La situation de l’Institut national de la statistique (INS) et la suspension de la publication des chiffres a intrigué plusieurs tunisiens qui se sont interrogés, entre autres sur les réseaux sociaux, à propos des raisons de la grève ouverte au sein de l’institution. L’INS avait annoncé, début février 2022, que certains de ses indicateurs pourraient être « publiés en retard » ou faire l’objet « d’interruption ponctuelle », en raison de la grève ouverte menée par « une large partie de son personnel », ce qui a « perturbé sensiblement l’activité de collecte sur le terrain pour de nombreuses opérations statistiques ».
Les indicateurs de l’INS, relatifs à la croissance et au chômage pour le 4e trimestre 2021, ainsi que ceux portant sur l’inflation et le commerce extérieur, pour le mois de janvier 2022, seront publiés la semaine prochaine, a voulu rassurer samedi le responsable de la communication de l’INS Hassen Ghozlani.
Grève ouverte et conjoncture délicate
Ghozlani a rappelé, dans une déclaration à la TAP, que les dernières statistiques de l’Institut datent du 10 janvier 2022, les agents ayant entamé une grève le 18 janvier, laquelle est devenue une grève ouverte depuis le 28 janvier, pour revendiquer, notamment, l’adoption du statut particulier de l’Institut et la régularisation de la situation d’une quarantaine de collaborateurs exerçant dans les différentes régions du pays.
Le responsable a fait savoir, dans le même contexte, que plusieurs réunions ont été organisées regroupant des représentants de l’Institut, de la présidence du gouvernement, des deux départements de Finances, et de l’Economie, et de l’Unité du suivi des systèmes de productivité dans les établissements et les entreprises publics. « Ces rencontres ont abouti à la préparation d’un projet de PV mais qui n’a pas été signé, jusqu’à maintenant, étant donné que la présidence du gouvernement tient à ce que le statut soit publié le 1er juin et mis en application en 2024 alors que les syndicats de l’INS (au nombre de 15) revendiquent l’application de statut, au début de l’année 2023 », a-t-il précisé.
L’expert comptable, Raouf Ghorbel a qualifié d’ « inadmissible », la suspension de la publication des indicateurs par l’INS, étant donné que cela pourrait aggraver la situation en Tunisie. « Les indicateurs économiques sont le tableau de bord pour les investisseurs tunisiens et étrangers, d’une part, et les bailleurs de fonds d’une autre part.
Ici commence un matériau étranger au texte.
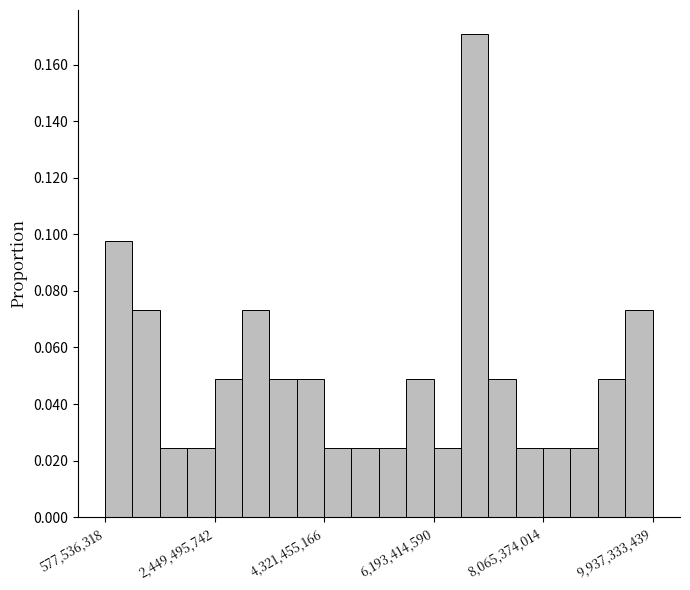

Read against the x-axis, roughly where is the centre of the tallest bar?

6800000000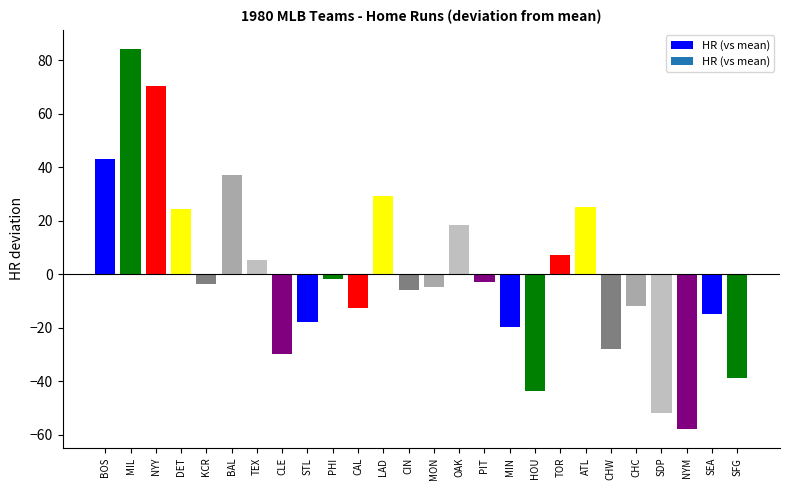

What is the label of the 23rd bar from the left?

SDP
Ils aident aussi, à concevoir les réformes structurelles qui doivent être mises en place le plus tôt possible », a-t-il dit.
« En l’absence de ces indicateurs, aucune décision ne peut être prise, aussi bien par les investisseurs que par les autorités ». Et de réitérer : « Nous souffrons en Tunisie de grandes difficultés, notamment la non clarté de la vision, et avec cette situation, les problèmes se compliqueront davantage, en cette conjoncture très délicate où nous nous apprêtons à lancer des discussions avec le FMI, pour recevoir un nouvel appui financier. »
Climat social tendu
Le 14 février 2022, l’INS avait indiqué, dans un communiqué, que certaines pages sur les réseaux sociaux ont publié des informations selon lesquelles l’Institut national de la statistique aurait subi des pressions pour modifier le nombre des participants à la consultation électronique nationale.
L’Institut avait précisé qu’il n’est pas autorisé à participer à des opérations de collecte de données en dehors des enquêtes inscrites à son programme statistique. Par ailleurs, les données individuelles collectées par l’Institut sont protégées par le secret statistique et ne peuvent être communiquées à des tiers, lit-on dans le communiqué.
Selon la même source, l’INS produit et publie des statistiques officielles de manière indépendante et conformément aux normes internationales et aux codes déontologiques de la profession. Il convient de noter ici qu’il n’y a aucune influence ou ingérence dans les travaux de l’Institut de la part du ministère de tutelle.
Dans le même contexte, l’institut a indiqué qu’ avec l’appui de la Présidence du Gouvernement et du ministère de tutelle, elle s’emploie à trouver des solutions urgentes pour calmer le climat social tendu que connaît l’institution depuis des semaines, afin de reprendre le cours normal des travaux dès que possible et éviter ainsi de nouveaux retards dans la production et la publication des statistiques officielles.